Create 3d function with a set of points

[CjStaal]

I'm creating a computer program and I need to see what's most efficient. I need another program [lol] that I can input 3d points in and have it create the function.
the points are this v e t
100 500 3
300 3000 28
500 1000 3
1000 5000 45
1000 10000 330

 

[Simon Bridge]

Cannot be done unless you know what sort of function to expect.

 

[CjStaal]

I can get much more points if that's what it needs. Pretty much I need to be able to put in v and e and get t out of it

 

[CjStaal]

I think MATLAB can do it http://www.mathworks.fr/matlabcentral/fileexchange/8998

 

[Simon Bridge]

Off your first post - you have a bunch of data points which are from some function f(x,y,z) right? You have asked for a program to recover the equation of f(x,y,z) from the set of ordered triples {(xi,yi,zi)}. The problem is that f(x,y,z) can be anything.
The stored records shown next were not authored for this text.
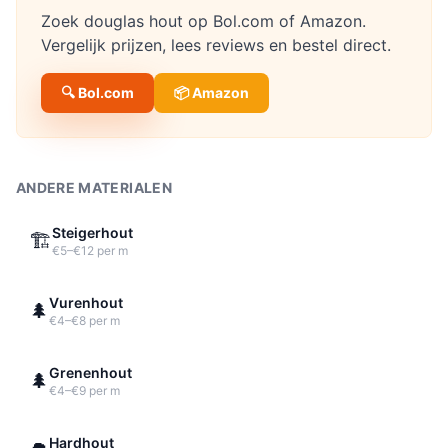
Zoek
douglas hout
op Bol.com of Amazon.
Vergelijk prijzen, lees reviews en bestel direct.
🔍 Bol.com
📦 Amazon
ANDERE MATERIALEN
Steigerhout
🏗️
€5–€12 per m
Vurenhout
🌲
€4–€8 per m
Grenenhout
🌲
€4–€9 per m
Hardhout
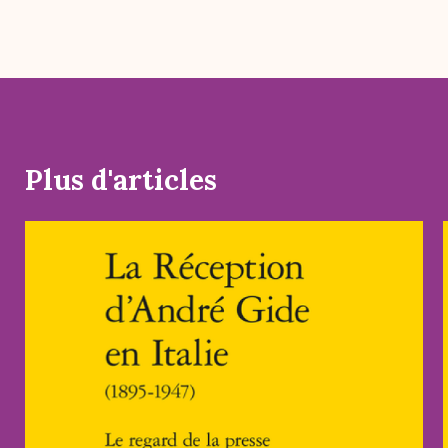
Plus d'articles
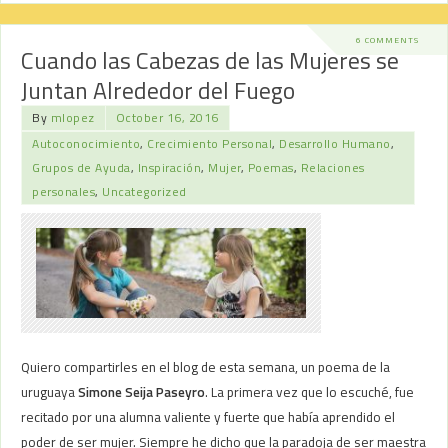
6 COMMENTS
Cuando las Cabezas de las Mujeres se
Juntan Alrededor del Fuego
By
mlopez
October 16, 2016
Autoconocimiento
,
Crecimiento Personal
,
Desarrollo Humano
,
Grupos de Ayuda
,
Inspiración
,
Mujer
,
Poemas
,
Relaciones
personales
,
Uncategorized
Quiero compartirles en el blog de esta semana, un poema de la
uruguaya
Simone Seija Paseyro
. La primera vez que lo escuché, fue
recitado por una alumna valiente y fuerte que había aprendido el
poder de ser mujer. Siempre he dicho que la paradoja de ser maestra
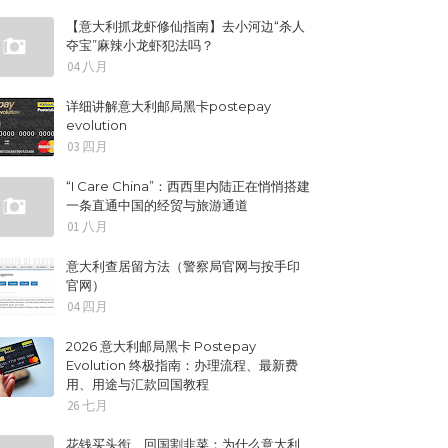
【意大利抓龙虾修仙指南】去小河边“杀人
夺宝”麻辣小龙虾犯法吗？
04 八月
详细讲解意大利邮局黑卡postepay
evolution
03 四月
“I Care China”：西西里内陆正在悄悄搭建
一条直通中国的经贸与旅游通道
01 八月
意大利查居留方法（警察局官网与按手印
官网）
04 四月
2026 意大利邮局黑卡 Postepay
Evolution 终极指南：办理流程、最新费
用、用途与汇款回国教程
26 七月
花钱买头衔、回国割韭菜：为什么意大利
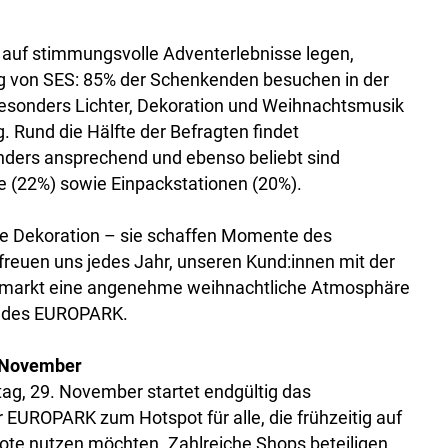
 auf stimmungsvolle Adventerlebnisse legen,
rag von SES: 85% der Schenkenden besuchen in der
esonders Lichter, Dekoration und Weihnachtsmusik
 Rund die Hälfte der Befragten findet
ders ansprechend und ebenso beliebt sind
 (22%) sowie Einpackstationen (20%).
ine Dekoration – sie schaffen Momente des
freuen uns jedes Jahr, unseren Kund:innen mit der
tmarkt eine angenehme weihnachtliche Atmosphäre
r des EUROPARK.
. November
ag, 29. November startet endgültig das
 EUROPARK zum Hotspot für alle, die frühzeitig auf
te nutzen möchten. Zahlreiche Shops beteiligen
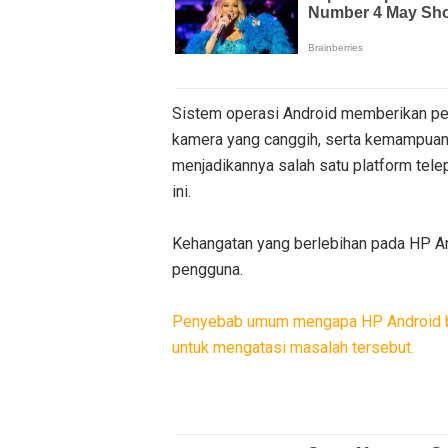
Sistem operasi Android memberikan pen
kamera yang canggih, serta kemampuan u
menjadikannya salah satu platform telep
ini.
Kehangatan yang berlebihan pada HP A
pengguna.
Penyebab umum mengapa HP Android bis
untuk mengatasi masalah tersebut.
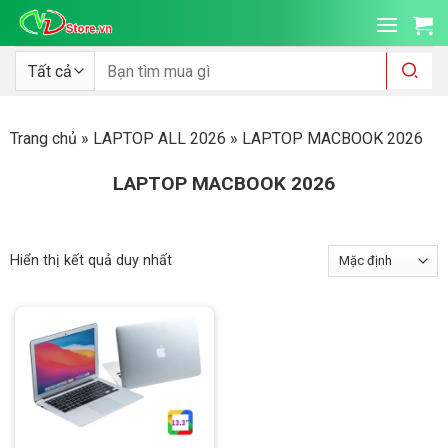
Bỏ
qua
nội
Tìm
kiếm:
dung
Trang chủ
»
LAPTOP ALL 2026
»
LAPTOP MACBOOK 2026
LAPTOP MACBOOK 2026
Hiển thị kết quả duy nhất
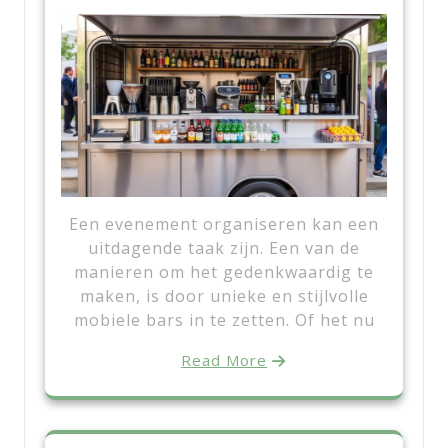
Een evenement organiseren kan een
uitdagende taak zijn. Een van de
manieren om het gedenkwaardig te
maken, is door unieke en stijlvolle
mobiele bars in te zetten. Of het nu
Read More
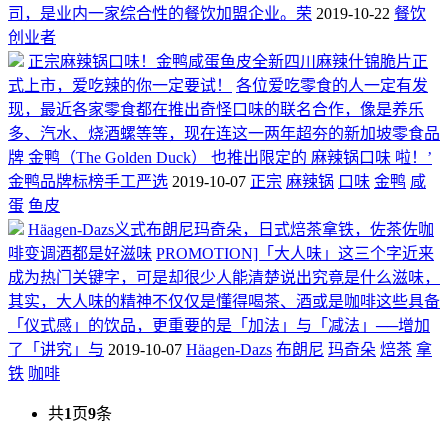
司，是业内一家综合性的餐饮加盟企业。荣
2019-10-22
餐饮
创业者
正宗麻辣锅口味！金鸭咸蛋鱼皮全新四川麻辣什锦脆片正
式上市，爱吃辣的你一定要试！
各位爱吃零食的人一定有发
现，最近各家零食都在推出奇怪口味的联名合作，像是养乐
多、汽水、烧酒螺等等，现在连这一两年超夯的新加坡零食品
牌 金鸭（The Golden Duck） 也推出限定的 麻辣锅口味 啦！’
金鸭品牌标榜手工严选
2019-10-07
正宗
麻辣锅
口味
金鸭
咸
蛋
鱼皮
Häagen-Dazs义式布朗尼玛奇朵，日式焙茶拿铁，佐茶佐咖
啡变调酒都是好滋味
PROMOTION]「大人味」这三个字近来
成为热门关键字，可是却很少人能清楚说出究竟是什么滋味，
其实，大人味的精神不仅仅是懂得喝茶、酒或是咖啡这些具备
「仪式感」的饮品，更重要的是「加法」与「减法」──增加
了「讲究」与
2019-10-07
Häagen-Dazs
布朗尼
玛奇朵
焙茶
拿
铁
咖啡
共
1
页
9
条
Look at the simpler example in 2D ... if I have ordered pairs {(1,1),(2,1),(3,1),...} we could say that the curve is y=1 ... but it could also be y=cos(kx): k=2pi, so which is it? There are an infinite number of possible cosine curves... then there are other periodic functions ... and, in this case, there are infinite data points. If there were finite data points, then I could also fit polynomials. Then there are all the possible irregular functions, peicewise functions and on and on and on. In 3D f(x,y,z) could even loop back on itself.

Programs like MATLAB have built-in assumptions that they use to do interpolation - they do not, in general, find the equation of the generating function.
gridfit, your example, for instance, assumes the data corresponds to a surface z=f(x,y)... and makes assumptions about the nature of the surface.

For the 2D case I could use the polyfit function - but I have to also input the order of the polynomial I want to fit.

 

[HallsofIvy]

Given any finite number of points, there exist an infinite number of functions that give those points. In fact, given n points, there exist an infinite number of polynomials of degree n that give those points.

 

[CjStaal]

Well its more t=f(v,e)

 

[haruspex]

Well its more t=f(v,e)

Doesn't help.
Basing a mathematical model purely on datapoints, without reference to the underlying physics (or whatever), is an exercise in numerology. In any real environment you should have some preconception of the relationship, even if it is only smoothness and asymptotic behaviour.
In most cases, a first order approximation (over a limited range of values) will be a linear fit. Standard regression tools will allow you to get the best such fit to the data. But beware of trying to extrapolate beyond the range of datapoints unless you have information regarding asymptotes.
Beyond that, smoothness assumptions could justify the use of splines, etc. You should avoid feeding in more arbitrary constants to achieve the fit than are justified by the number of datapoints and their precision. There are standard tests for that. G--gle parameter estimation model chi-square.